_PROVIDED PASSAGE_.
+---+

Book Review: Witness in Death by J.D. Robb

Posted April 6, 2022 by Kathy Davie in Book Reviews / 0 Comments

Book Review: Witness in Death by J.D. Robb

I received this book for free from my own shelves in exchange for an honest review. This does not affect my opinion of the book or the content of my review.

Witness in Death by J.D. Robb
Genres: Detective, Police Procedural, Romantic Suspense
Published by Berkley on March 3, 2007
Pages: 368
Format: eBook
Source: my own shelves

Buy on Amazon|Buy on Audibles
Also by this author: Mirror, Mirror, Festive in Death, Obsession in Death, "Wonderment in Death", Down the Rabbit Hole, Devoted in Death, Brotherhood in Death, Apprentice in Death, Echoes in Death, Secrets in Death, Dark in Death, Leverage in Death, "Interlude in Death", Vendetta in Death, Golden in Death, Shadows in Death, Faithless in Death, Naked in Death, Glory in Death, Immortal in Death, Rapture in Death, Ceremony in Death, Vengeance in Death, Conspiracy in Death, Loyalty in Death, Judgment in Death, Seduction in Death, Reunion in Death

Tenth in the police procedural In Death futuristic romantic suspense series and revolving around homicide detective Lieutenant Eve Dallas, who’s married to the luscious Roarke in the winter of 2059 in New York City.

In 2001, Witness in Death was nominated for the Romance Writers of America Romantic Suspense. In 2000, it won the Romantic Times Reviewers’ Choice Award for Best Futuristic Romance and the Romance Readers Anonymous Award for Best Alternative Realities or Time Travel Romance.

My Take

It’s such a treat to read of this by-the-book cop who married a “former” criminal. Eve does get a lot of firsts with Roarke, and in this tale, a live theatre performance is one of them.

+---+

_USING THE INFORMATION_.
1. Quote the stretch of the Witness in Death book review from "In 2001, Witness" through "one of them.".
2. Answer these questions from the Witness in Death book review:
(a) Which publisher released the book, and on what date?
(b) Which award did it win in 2000 for Best Futuristic Romance?
(c) According to "My Take," what is one of Eve's firsts with Roarke in this tale?
3. Carry on writing the Witness in Death book review from its last sentence.

_EXERCISE DATA_.
+---+

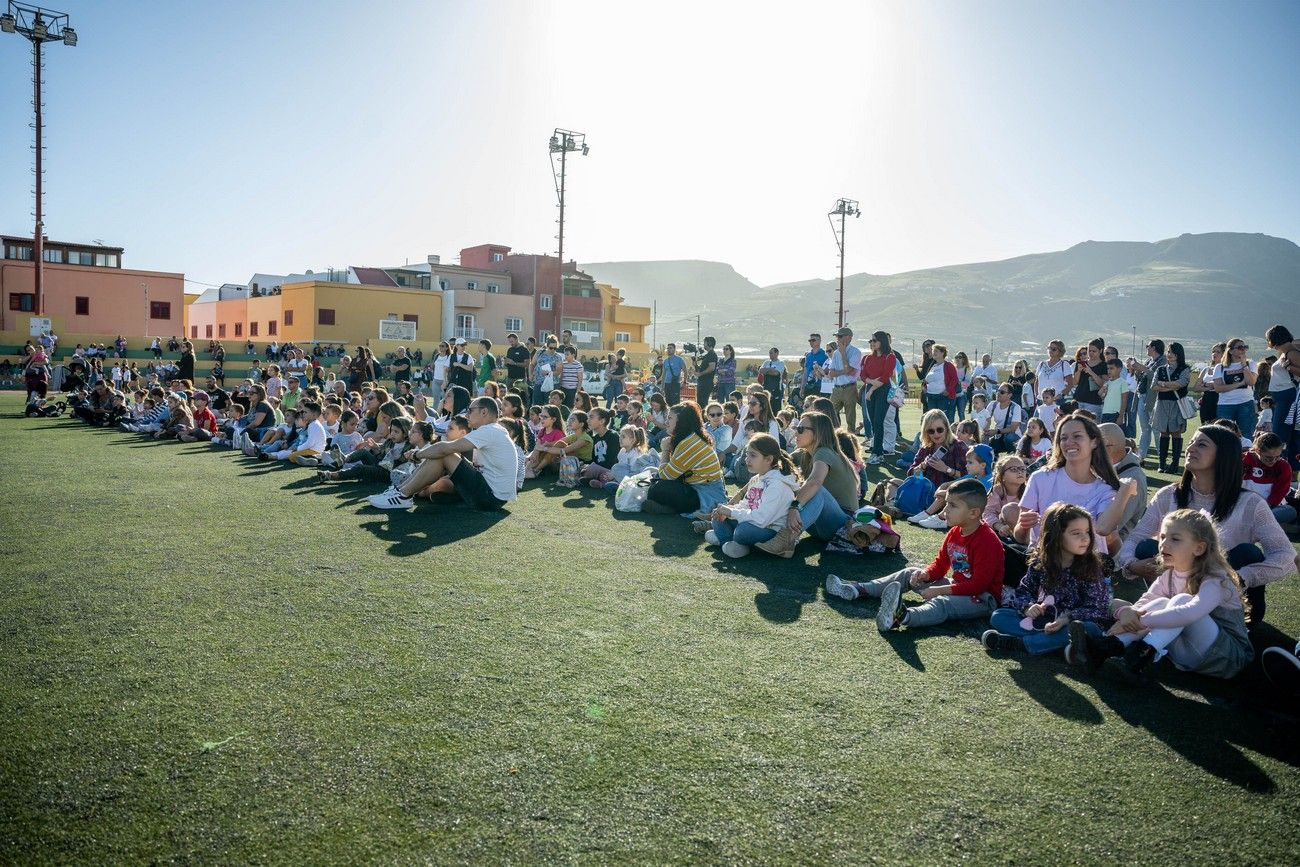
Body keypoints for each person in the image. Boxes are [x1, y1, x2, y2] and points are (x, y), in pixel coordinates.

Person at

+---+

_ANSWERS GIVEN_.
1.
In 2001, Witness in Death was nominated for the Romance Writers of America Romantic Suspense. In 2000, it won the Romantic Times Reviewers’ Choice Award for Best Futuristic Romance and the Romance Readers Anonymous Award for Best Alternative Realities or Time Travel Romance.

My Take

It’s such a treat to read of this by-the-book cop who married a “former” criminal. Eve does get a lot of firsts with Roarke, and in this tale, a live theatre performance is one of them.

2.
(a) Berkley, on March 3, 2007.
(b) The Romantic Times Reviewers' Choice Award.
(c) A live theatre performance.

3.
Their relationship is so cute. Eve can’t figure out why Roarke loves her, and he is desperate to give her everything, including comfort, security, and trust. It seems that Ian also needs something from Roarke. Advice. On how to woo Peabody, lol.

More crack-ups with Roarke quickly telling Eve he’s never slept with Areena. Speaking of, ahem, sex, there’s a recurring byplay between Peabody and Eve with Peabody constantly referencing intimacies she shares with McNab. I love how it freaks Dallas out, lol.

That Eve. She’s fierce about her territory and doesn’t hesitate to order Roarke off. He, on the other hand, slams plenty of reasons why he will stay. And he continually insinuates himself into her investigations. I gotta admit the boy is darn handy. Feeney thinks the same way, *more laughter*.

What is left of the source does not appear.